El fenómeno Lumumba atravesaba todas las conversaciones y discusiones políticas donde yo atrevidamente «metía la cuchara», como me advertían los mayores. Y cuando entrábamos a un bar a dejar soda, donde solo había muchos hombres no haciendo nada, mi primo advertía en tono de broma: «ojo, que aquí traigo a Lumumba». Y allí iba yo con mi módica fama de contestatario y ya jugado en lo que admiraba en un hombre: el abogado congoleño había estado preso por defender sus ideas y eso me parecía fascinante.
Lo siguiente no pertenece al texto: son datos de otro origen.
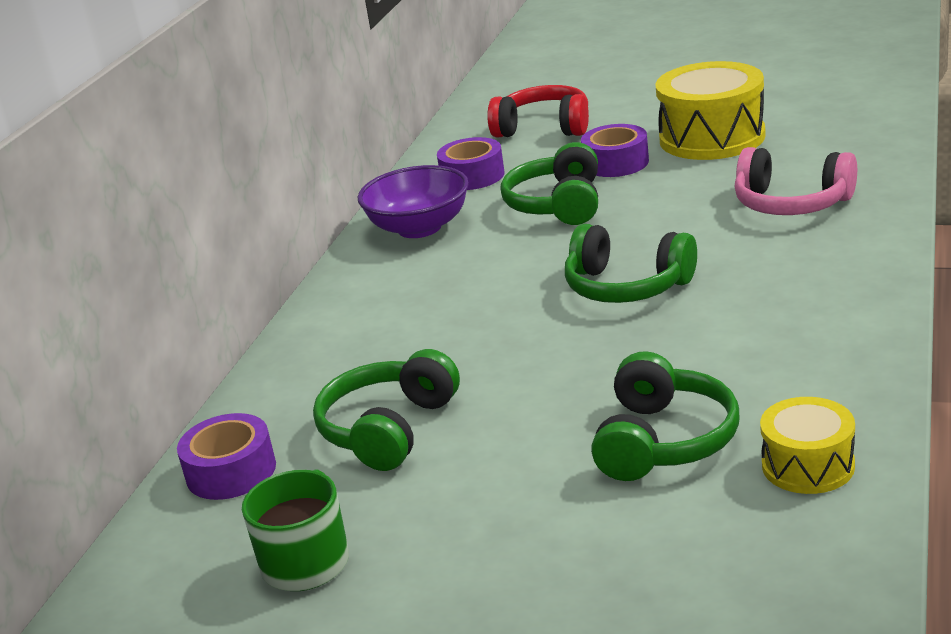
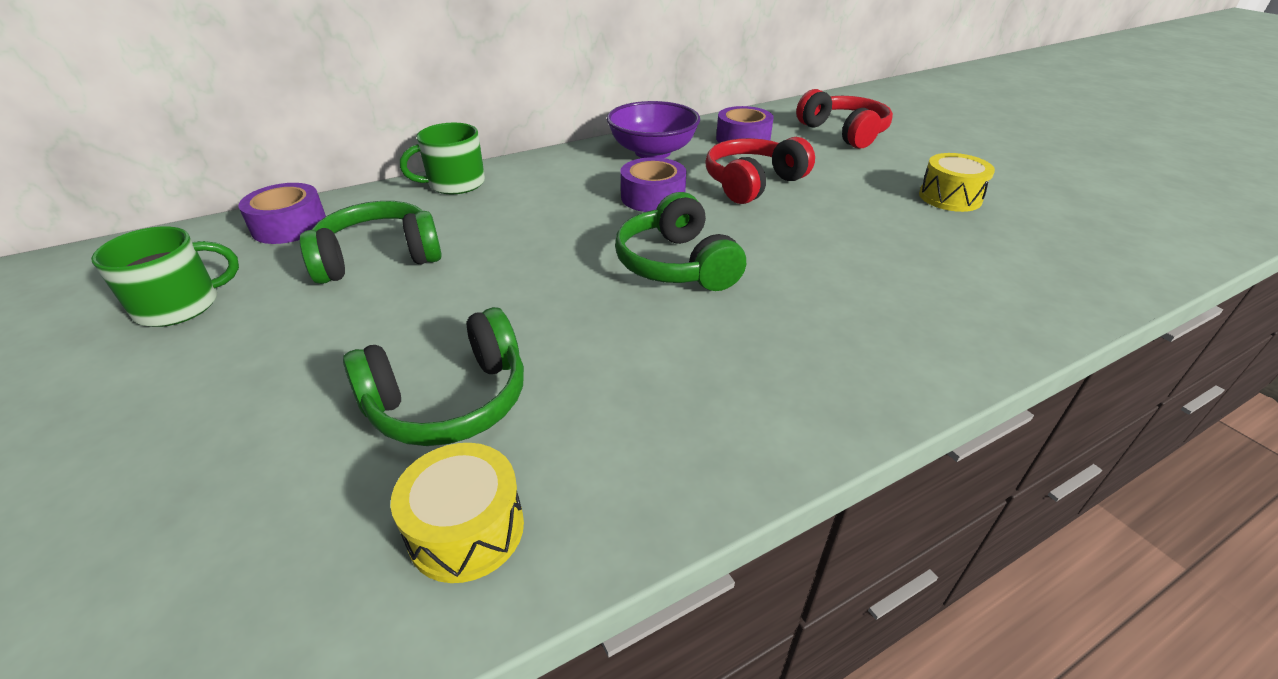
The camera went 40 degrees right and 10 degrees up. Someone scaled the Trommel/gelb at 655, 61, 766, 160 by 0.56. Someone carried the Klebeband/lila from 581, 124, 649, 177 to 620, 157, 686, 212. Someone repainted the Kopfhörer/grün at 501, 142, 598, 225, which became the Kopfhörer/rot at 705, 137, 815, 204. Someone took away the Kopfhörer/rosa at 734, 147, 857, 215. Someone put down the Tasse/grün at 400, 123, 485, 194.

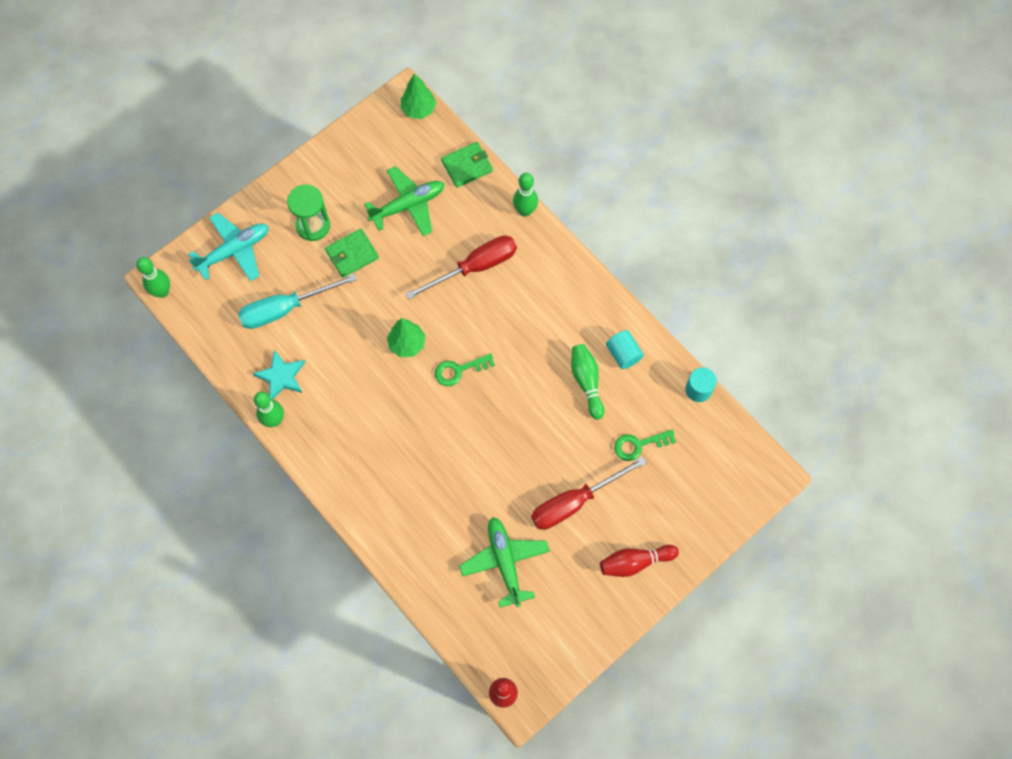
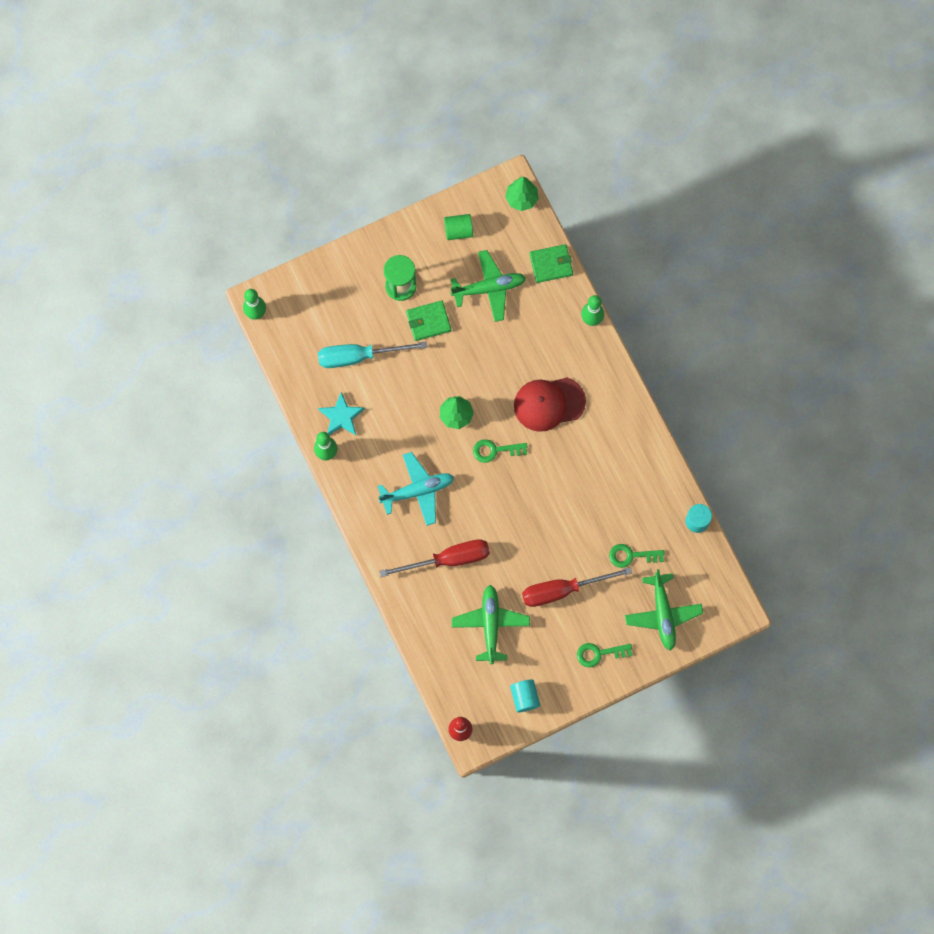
The camera went 15 degrees right and 5 degrees up. Someone carried the Flugzeug/türkis from 189, 213, 269, 281 to 377, 452, 454, 526. Someone carried the Schraubenzieher/rot from 405, 235, 517, 300 to 379, 539, 490, 577. Someone carried the Vollzylinder/türkis from 606, 330, 644, 369 to 510, 679, 540, 712. Someone took away the Bowlingkegel/grün at 571, 344, 604, 419. Someone swapped the Bowlingkegel/rot at 600, 545, 679, 577 for the Schlüssel/grün at 577, 643, 632, 668. Someone put down the Vollzylinder/grün at 444, 214, 473, 240. Someone put down the Kappe/rot at 514, 377, 586, 432. Someone put down the Flugzeug/grün at 625, 569, 703, 651.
Aunque yo ya leía libros, apenas serían las novelas de Salgari y de Verne, y mis convicciones partirían tal vez de las charlas con mi padre quien se refería irónicamente a Estados Unidos como «el país de la democracia».
La fábrica de soda estaba en la vereda del colegio secundario y del Club Social, a veces yo me quedaba a llenar sifones y mi primo hacía el reparto. Una de mis funciones era levantar el pedido del club.
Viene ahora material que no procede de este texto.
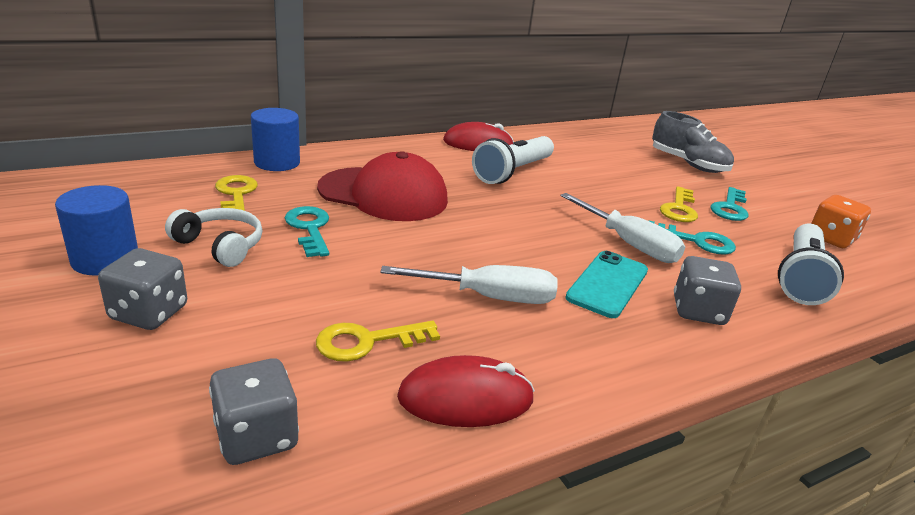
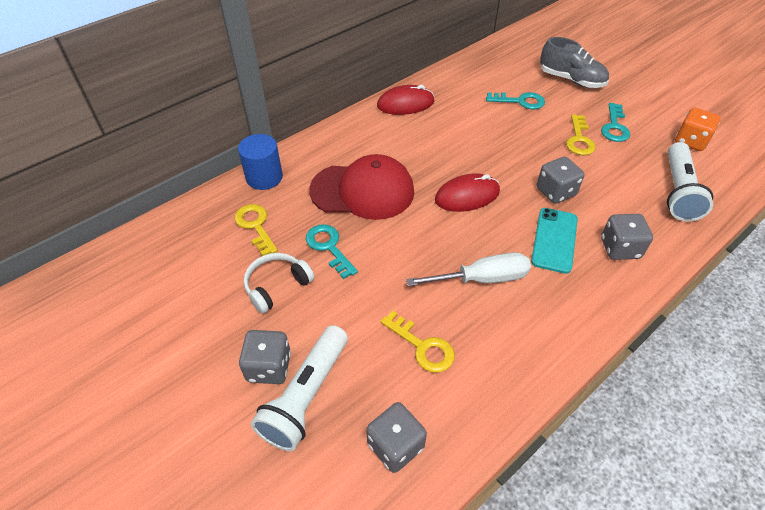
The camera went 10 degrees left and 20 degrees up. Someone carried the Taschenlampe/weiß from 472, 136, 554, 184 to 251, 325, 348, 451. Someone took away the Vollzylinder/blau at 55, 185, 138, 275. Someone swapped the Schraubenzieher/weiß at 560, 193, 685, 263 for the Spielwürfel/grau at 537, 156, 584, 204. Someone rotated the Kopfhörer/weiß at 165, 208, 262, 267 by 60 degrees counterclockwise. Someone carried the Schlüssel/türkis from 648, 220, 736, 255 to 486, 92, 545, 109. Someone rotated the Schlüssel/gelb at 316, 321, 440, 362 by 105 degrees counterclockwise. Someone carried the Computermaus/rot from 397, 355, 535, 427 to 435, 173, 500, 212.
Una mañana entré y el conserje, un buen tipo llamado Trentini, me saludó jocoso.
–¿Qué hacés, Lumumba? -me dijo.
–Venía a ver cuántos sifones necesita hoy -y mientras él se escurría bajo el mostrador para contar los vacíos, yo vi el diario abierto sobre una mesa circular que se usaba para jugar a los naipes.
Había en primera plana una gran foto de Lumumba y escrito el título catástrofe: mataron a Lumumba. Y en un costado de la foto, en un borde blanco y visible, una mano anónima había dibujado un gran cuchillo dirigido a la foto y la frase macabra: «Al fin muerto».
Muchas veces pensé qué mente llena de odio racista pudo ser capaz de tal felonía. Eso que yo viví en el Club Social de mi pueblo, por desgracia, no ha desaparecido. Y de vez en cuando revive retorciéndose como una víbora en el aire y se cierne siniestro sobre todos nosotros.